Will they make it?

Britain’s decision to leave the European Union has raised thousands of questions. These questions range from the balance of global forces at the level of the planet to the daily lives of Britons at the level of the individual. If we were to condense all these questions into one, we would perhaps end up with this very simple question: “Will they make it without the European Union?”
There are two ways to answer this question. The first is to consider the prospects of each British citizen separately and determine the factor that will represent the future of the United Kingdom. I will not select this method, firstly because there is no way of knowing the prospects of 65 million people, and secondly because it does not take into account external actors, states and supranational organisations. The second is to consider the prospects of the United Kingdom and subsequently to assume that these make up the very factor that represents the future of the British people.
My answer to the first question is founded on two pillars: the existence of solid institutions and the historical depth of the United Kingdom as a state entity. The existence of solid institutions is the main criteria examined by an organisation before it decides to invest time, intellect and wealth. Historical depth provides a strong indication that this state or nation will maintain its sovereignty for many years to come, thus enhancing the general image of its safety and stability. It is these pillars that form a basis for basic human rights, such as the right of personal freedoms, the right of private ownership and the right to the freedom of association, which, in a nutshell, support the concept of rational self-interest, that is, the values needed in order for man to survive as man, and for his recognition as a Unit.
Magna Carta was signed in 1215 and focused on the rights of free men, mainly of the Barons. Magna Carta was given this name to distinguish it from the Charter of the Forest, which was signed two years later and assigned rights and protection to common people against the abuses of the aristocracy. Today, Magna Carta is an important symbol of freedom, which represents the victory of personal freedom over the arbitrary authority of the despot, as well as the first rays of modern history shining through the deep Middle Ages. These charters were signed at a time when continental Europe was dominated by the darkness of Feudalism.

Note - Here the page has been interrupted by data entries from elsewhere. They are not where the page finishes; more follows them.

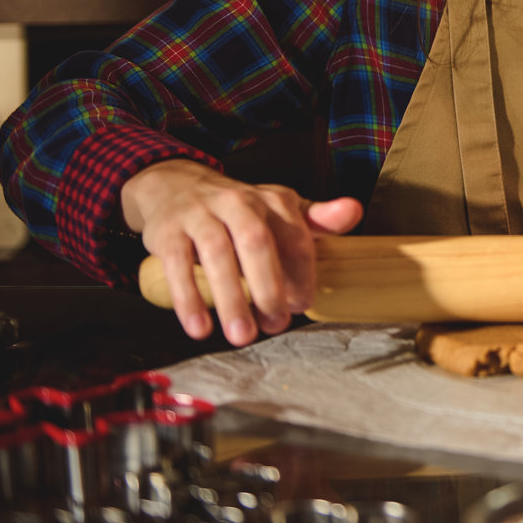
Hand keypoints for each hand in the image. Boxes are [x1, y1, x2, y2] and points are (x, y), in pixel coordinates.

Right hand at [120, 159, 362, 345]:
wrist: (176, 187)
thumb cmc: (240, 209)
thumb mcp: (280, 210)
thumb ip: (318, 219)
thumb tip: (354, 211)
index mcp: (273, 201)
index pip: (294, 236)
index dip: (301, 272)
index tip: (302, 304)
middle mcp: (238, 202)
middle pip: (256, 242)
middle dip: (268, 286)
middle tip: (275, 324)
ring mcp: (201, 215)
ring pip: (217, 254)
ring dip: (230, 298)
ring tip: (242, 335)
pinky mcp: (168, 233)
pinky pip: (178, 265)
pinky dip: (187, 298)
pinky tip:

The United Kingdom is one of the oldest uninterrupted European democracies, if not the oldest. With a parliamentary history dating back to 1265, it is the torchbearer that carried democracy over to the modern era and squared its shoulders when fascism and authoritarianism reigned across the rest of Europe. There is no point in talking about the rest of the planet, where regimes range from sultanism to religious government. The Isle of Man, a self-governing Crown dependency, is the oldest parliament in continuous existence in the world.
The British pound is the oldest currency in use to this day. It has been in continuous use from 1707 to the present day, while the silver penny goes as far back as 775 AD. It would be interesting to bet on “which currency will continue to exist 10 years from now, the Euro or the Pound?”
London is the one European capital that has not been occupied by foreign military forces in almost a thousand years. It was last besieged in 1066 when England was conquered by the Normans. London has proven to be far tougher than other historical cities across the planet, such as Paris, Moscow and Beijing. It is not by chance that 25% of the world’s gold reserves are kept in London, this percentage including the reserves of 30 countries.
A true cosmopolitan can bestow the title of global Metropolis upon only a select few cities on this planet. London is the first genuinely contemporary city that could be dubbed a global Metropolis. Berlin gives off a strong provincial air, while Brussels—seen from the angle of historical depth—is an artificial city that has been built to meet temporary needs.
From a geopolitical point of view, Britain has always been on the winning side of history, not only by creating a strong geopolitical and geostrategic presence, but also by winning two world wars and one cold war, shedding its blood in the Metropolis and in faraway countries. Britain humbly decided to relinquish its world dominance when the time came for it to unequally yet wisely share this responsibility.
The above prove that the United Kingdom breeds, guards and allows others to reproduce its institutions. Its historical depth is self-evident. These two pillars complement and support one another, and create an environment in which the individual is allowed to survive and gain recognition. Thus, the answer to the initial question is clear. The United Kingdom will make it without the European Union.
In fact, can the European Union and its member states be compared to the United Kingdom? I would say that if we posed the same questions about the prospects of the European Union, the answers would be far from what the average European expects them to be.